I am trying to work with lists in Pandas cells. Not the best idea, maybe. Still I find that the pandas.Series.str.len method does not work as shown in the documentation.
Here goes my code:
df3=pd.DataFrame({"comas":
[
"1,2,3",
"4,5,6,7,8,9",
"7,8",
"9,10,11,12"
]
}
)
df3["split"]=df3["comas"].str.split()
From there I obtain the following dataframe, as expected:
comas split
0 1,2,3 [1,2,3]
1 4,5,6,7,8,9 [4,5,6,7,8,9]
2 7,8 [7,8]
3 9,10,11,12 [9,10,11,12]
Now I want to know the length of each list.
df3["split"].str.len()
and I get
0 1
1 1
2 1
3 1
Name: split, dtype: int64
What I see in the documentation is that
s = pd.Series(['dog',
'',
5,
{'foo' : 'bar'},
[2, 3, 5, 7],
('one', 'two', 'three')])
s
0 dog
1
2 5
3 {'foo': 'bar'}
4 [2, 3, 5, 7]
5 (one, two, three)
dtype: object
s.str.len()
0 3.0
1 0.0
2 NaN
3 1.0
4 4.0
5 3.0
dtype: float64
Can somebody explain to me what is the difference between the list item in the fourth element of the example series and my series?
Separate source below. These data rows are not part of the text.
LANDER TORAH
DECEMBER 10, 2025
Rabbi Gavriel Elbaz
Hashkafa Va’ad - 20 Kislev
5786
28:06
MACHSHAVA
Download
I am using pandas version 1.3.3
Thank you in advance!
Edit:
RoseGod is right, I did not include the separator in the split. I was confused because Jupyter shows the elements in the dataframe pretty much the same way regardless if it was actually separated or not
df3.loc[0]
comas 1,2,3
split [1,2,3]
split_separator [1, 2, 3]
Name: 0, dtype: object
It does show the element as a single string if I get a single cell, though:
df3.loc[0,"split"]
['1,2,3']
df3.loc[0,"split_separator"]
['1', '2', '3']
CodePudding user response:
In the split you should specify how you want to split:
df3["split"]=df3["comas"].str.split(',')
Then the output will be the shape you want:
df3["split"].str.len()
0 3
1 6
2 2
3 4
Name: split, dtype: int64
If you print the value in the first row after you use the split without specifying the delimiter this is the output:
['1,2,3']
you can see it didn't really split it into a list but just created a list that contains the string value.